Tennessee has reviewed about half of the 1.7 million people enrolled in the low- and no-cost health program, agency officials told a House committee last week. About 43% of them maintained their TennCare coverage. Many of the people who lost their coverage did so because they began making enough money to be referred to the Affordable Care Act coverage exchange instead.
Medicaid members across the country can disqualify for several reasons. They can start making too much money, for example. Because Tennessee hasn’t accepted Medicaid expansion, the income caps are much lower. And in non-expansion states, most adults have to be parents or caretakers to qualify, and if they lose that status, they can lose eligibility. Children who qualify for TennCare coverage lose eligibility when they get too old.
“It’s a process that, absent extreme circumstances, is required every year,” TennCare commissioner Stephen Smith told the House Finance, Ways and Means Committee last week. “And we are prohibited from maintaining enrollment for any individual that does not verify eligibility. As we all are well aware, we had one of those extreme circumstances occur in 2020.”

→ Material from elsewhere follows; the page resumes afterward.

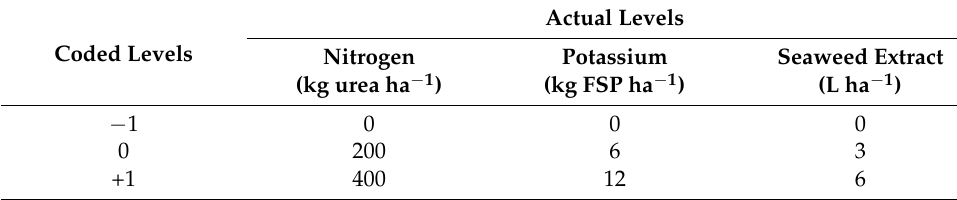
Table 3. Coded and actual levels of the experimental factors.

The federal government forbid states’ Medicaid agencies from doing those checks or dropping anyone. Enrollment shot up by about 25% during the height of the pandemic, Smith said. It peaked in the middle of 2023.

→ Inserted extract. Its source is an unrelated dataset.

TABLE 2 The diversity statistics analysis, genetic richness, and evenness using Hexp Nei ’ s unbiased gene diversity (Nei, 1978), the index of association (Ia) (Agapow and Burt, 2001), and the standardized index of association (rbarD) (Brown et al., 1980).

“We have more than 1.7 million members that are going through this renewal process for the first time in three years, and we have some TennCare members that are going through this process for the first time since they’ve joined the TennCare program,” he said.
Compared to the rest of the country, Tennessee is so far pretty middle of the road on how many people stopped qualifying — about one of every three. Texas, which took the top spot, dropped members at twice the rate, according to a report by the Kaiser Family Foundation.

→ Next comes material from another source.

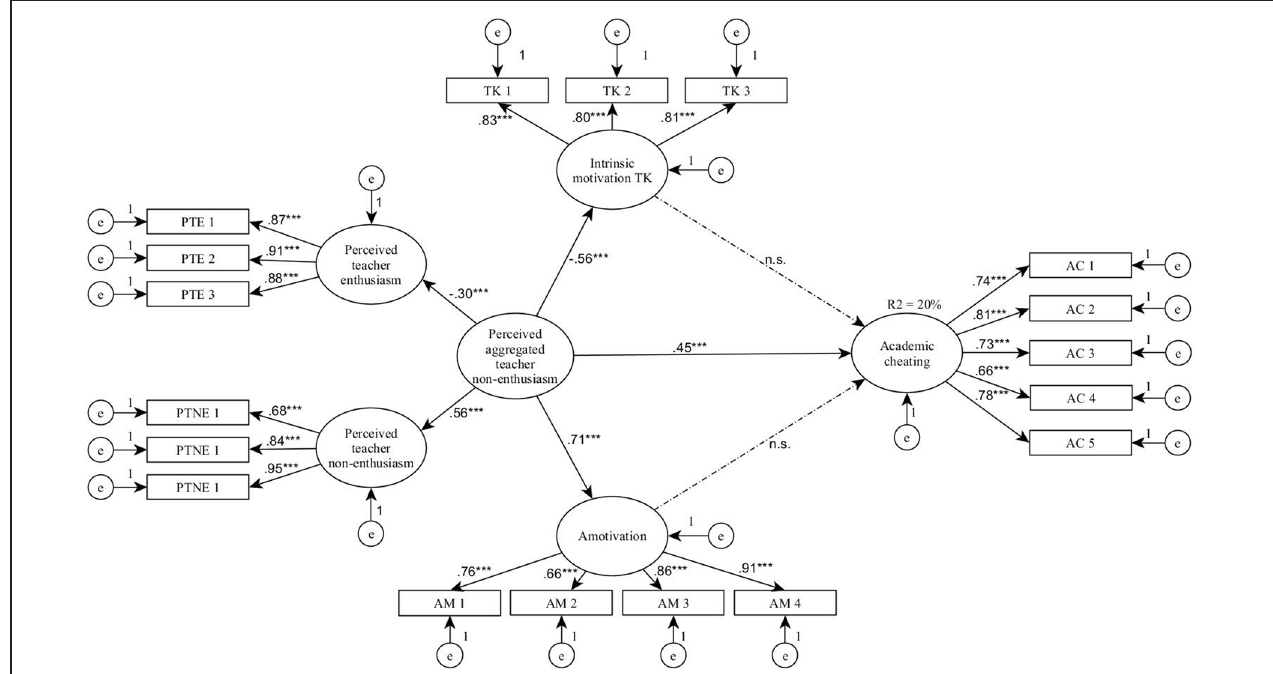
FIGURE 1 | Results of the structural equation modeling. Statistical significance: ∗∗∗ p < 0.001; n.s., not significant result; TK, to-know; AM, amotivation; PTE, perceived teacher enthusiasm; PTNE, perceived teacher non-enthusiasm; AC, academic cheating.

Nationwide, at least 14.3 million Medicaid enrollees have been disenrolled as of Jan. 9, according to the same report. They found that some states are doing what Tennessee is: checking members on their renewal date, same as usual. Others, such as Texas and South Carolina, targeted early checks on people who are likely to lose enrollment.
Of the Tennesseans who lost coverage, about 50,000 have been referred to the ACA exchange in the state.
According to recent federal data, about half a million Tennesseans enrolled in insurance through that program for 2024.